Moving on to our guidance for the third quarter and full year. It's clear that the macroeconomic environment has been softer for longer than many economists anticipated at the start of the year. We don't expect to get material help from the market in our back half. We are unwilling to simply accept these conditions and you can count on us to continue being very aggressive in our pursuit of new business and share of wallet gains. Sherwin-Williams is incredibly well positioned in each of our targeted end markets. Comparisons ease in our second half. Competitive dynamics are a tailwind, and we're confident share gains will become more apparent over time as market conditions improve.
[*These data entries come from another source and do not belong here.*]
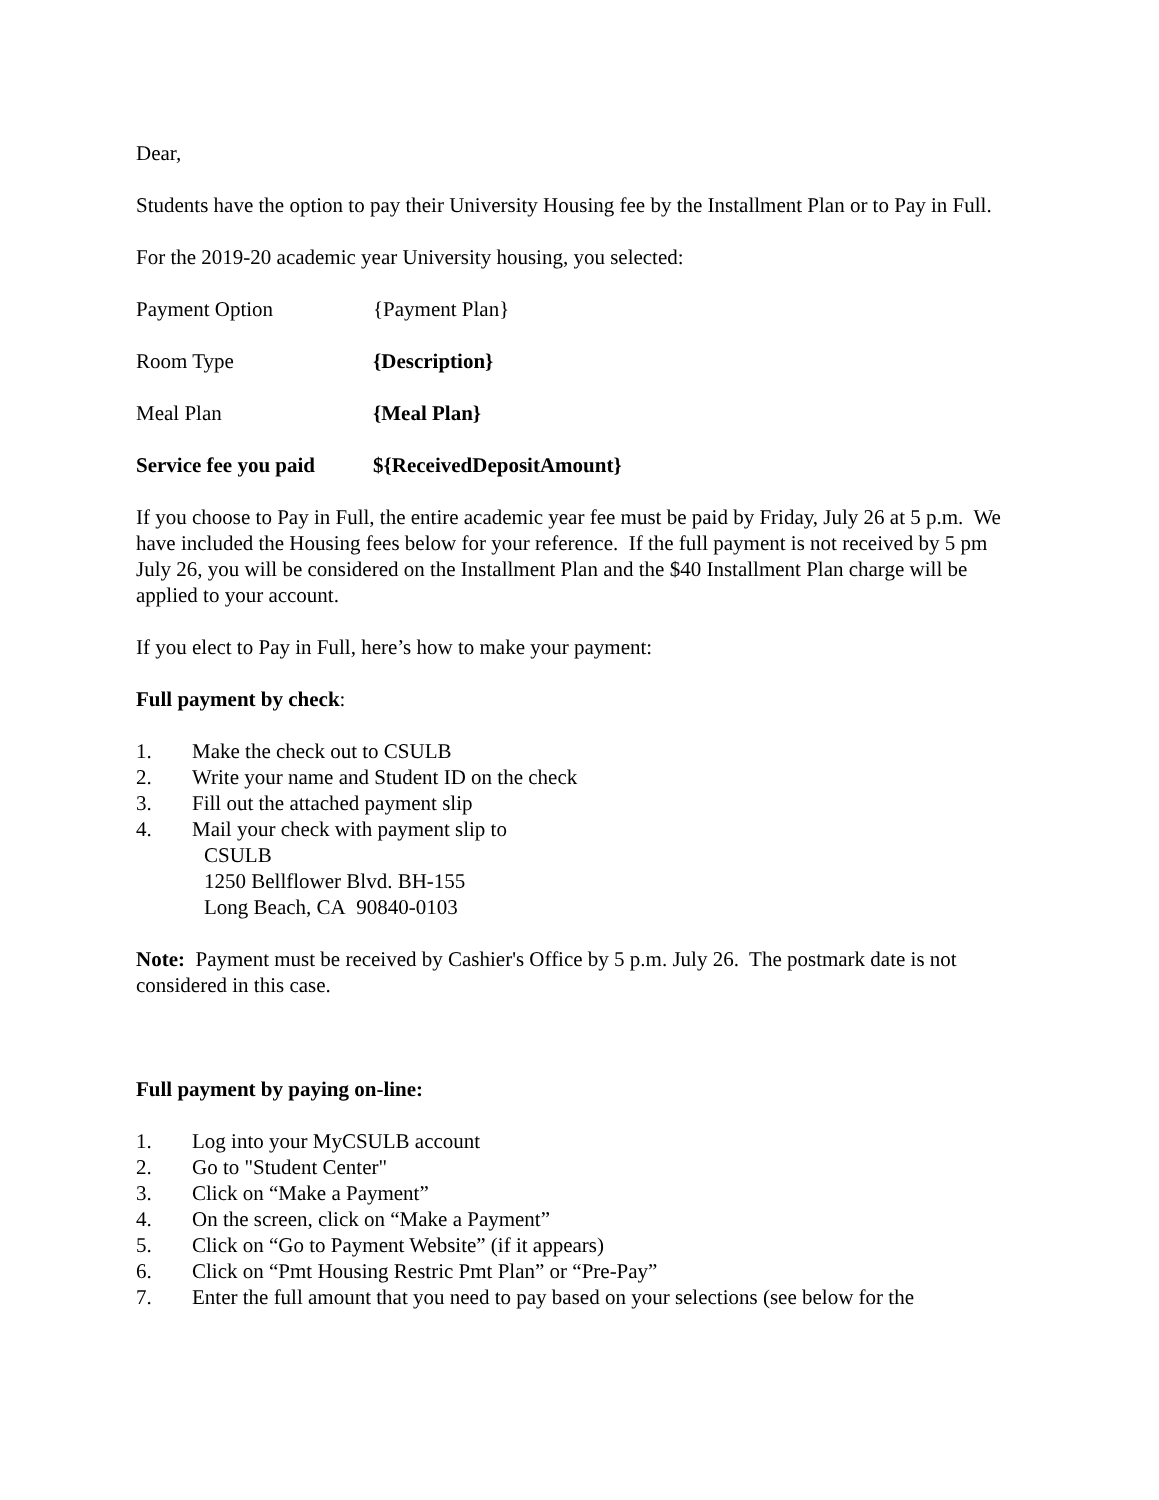Dear,
Students have the option to pay their University Housing fee by the Installment Plan or to Pay in Full.
For the 2019-20 academic year University housing, you selected:
Payment Option {Payment Plan}
Room Type {Description}
Meal Plan {Meal Plan}
Service fee you paid ${ReceivedDepositAmount}
If you choose to Pay in Full, the entire academic year fee must be paid by Friday, July 26 at 5 p.m. We have included the Housing fees below for your reference. If the full payment is not received by 5 pm July 26, you will be considered on the Installment Plan and the $40 Installment Plan charge will be applied to your account.
If you elect to Pay in Full, here’s how to make your payment:
Full payment by check:
1. Make the check out to CSULB
2. Write your name and Student ID on the check
3. Fill out the attached payment slip
4. Mail your check with payment slip to
CSULB
1250 Bellflower Blvd. BH-155
Long Beach, CA 90840-0103
Note: Payment must be received by Cashier's Office by 5 p.m. July 26. The postmark date is not considered in this case.
Full payment by paying on-line:
1. Log into your MyCSULB account
2. Go to "Student Center"
3. Click on “Make a Payment”
4. On the screen, click on “Make a Payment”
5. Click on “Go to Payment Website” (if it appears)
6. Click on “Pmt Housing Restric Pmt Plan” or “Pre-Pay”
7. Enter the full amount that you need to pay based on your selections (see below for the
As for our specific outlook, the slide deck issued with this morning's press release includes our expectations for consolidated and segment sales for the third quarter of 2024. For the full year 2024, consolidated sales are expected to be up a low single-digit percentage compared to our previous guide of up low to mid single-digits. Full year sales guidance for the Paint Stores Group and the Performance Coatings Group remain unchanged. We have reduced our consumer brands group guidance meaningfully following the softer than expected first half and continued weak demand in the North American DIY market. We are increasing our full year earnings guidance given our better-than-expected results in the second quarter. The midpoint of our previous guidance now becomes the low end of our revised guidance.
On an adjusted basis, we are now guiding diluted EPS in the range of $11.10 to $11.40 a share. An increase of 8.7% at the midpoint over the prior year. As we have often said, should our sales prove to be better than we are currently anticipating, we would expect EPS to be better. Our slide deck also provides guidance on our expectations for raw material costs and other items helpful for modeling purposes.
As we enter our second half, we know that we are not immune from choppy market conditions. This leads us to focus even more intensely on our strategy. In periods of uncertainty and competitive disarray, customers are looking to Sherwin-Williams for consistency, reliability, dependability and differentiated solutions that will drive their productivity and their profitability. We have a deep and experienced team that knows how to do just that. We believe in success by design and we do expect to win.
This concludes our prepared remarks. With that, I'd like to thank you for joining us this morning, and we'd be happy to take your questions.